- [EXTRACT]:
--- --- ---

4

In Julia, I'd like to calculate a GLM with family Binomial() and LogitLink(). My data are three linear arays: xvalues, number of hits, and number of misses. I would like to explain the binomially distributed hits and misses by their positions on the x axis. I have multiple samples with the same x coordinates (because the data originally stems from a 2D array that was flattened).

In R, I have to supply hits and misses in a two-column-matrix. Something like the following works:

glm1 <- glm(cbind(hits, misses)~xvalues, family=binomial)

But in the GLM formula in Julia, I cannot specify arbitrary arrays. Rather, I have to specify columns from a dataframe and dataframe columns cannot be 2D it seems. So I've put my data into a dataframe:

data = DataFrame(xvals = xvals, hits = hits, misses = misses)

and tried things that don't work (like this):

glm1 = glm(hcat(hits, misses) ~ xvals, data, family = Binomial, link = LogitLink())

An example with data can be downloaded here.

Any advice? Cheers, Hannes

Hannes Becher
  • 149
  • 1
  • 6

1 Answers1

2

While it isn't pretty to inflate the dataset into a ~100k row dataframe, it does get it to work. To use the code below, first load your dataset into xvals,hits and misses (as linked in the question) and then:

# spreading dataset to one row per trial...

--- --- ---

- [INPUT]:
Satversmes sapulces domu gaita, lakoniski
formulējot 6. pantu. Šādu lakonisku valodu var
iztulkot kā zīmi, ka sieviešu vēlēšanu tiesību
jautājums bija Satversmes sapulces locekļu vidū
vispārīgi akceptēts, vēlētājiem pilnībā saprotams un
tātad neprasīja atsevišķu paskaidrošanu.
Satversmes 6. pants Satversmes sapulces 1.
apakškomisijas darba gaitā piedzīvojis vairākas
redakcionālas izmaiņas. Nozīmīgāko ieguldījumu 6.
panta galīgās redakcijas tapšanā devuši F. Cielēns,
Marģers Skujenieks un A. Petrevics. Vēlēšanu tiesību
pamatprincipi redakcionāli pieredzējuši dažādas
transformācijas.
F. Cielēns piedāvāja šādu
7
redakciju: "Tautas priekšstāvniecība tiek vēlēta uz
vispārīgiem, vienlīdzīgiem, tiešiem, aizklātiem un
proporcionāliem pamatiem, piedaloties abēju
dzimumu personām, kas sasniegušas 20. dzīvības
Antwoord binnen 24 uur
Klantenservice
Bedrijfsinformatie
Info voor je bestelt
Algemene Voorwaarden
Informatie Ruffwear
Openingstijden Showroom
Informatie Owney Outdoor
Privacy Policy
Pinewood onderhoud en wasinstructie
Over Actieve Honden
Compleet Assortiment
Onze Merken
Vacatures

--- --- ---

- [REQUIRED ACTIONS]:
1. According to the Julia GLM thread, in what form does R require the hits and misses to be supplied?
2. Arrange the lines of the records from the first line through the line containing "vispārīgi akceptēts, vēlētājiem", both included, as a JSON list of strings with one string per line and no blank lines.

- [SOLUTIONS TO THE PROBLEMS]:
1. In a two-column matrix.

2.
[
  "Satversmes sapulces domu gaita, lakoniski",
  "formulējot 6. pantu. Šādu lakonisku valodu var",
  "iztulkot kā zīmi, ka sieviešu vēlēšanu tiesību",
  "jautājums bija Satversmes sapulces locekļu vidū",
  "vispārīgi akceptēts, vēlētājiem pilnībā saprotams un"
]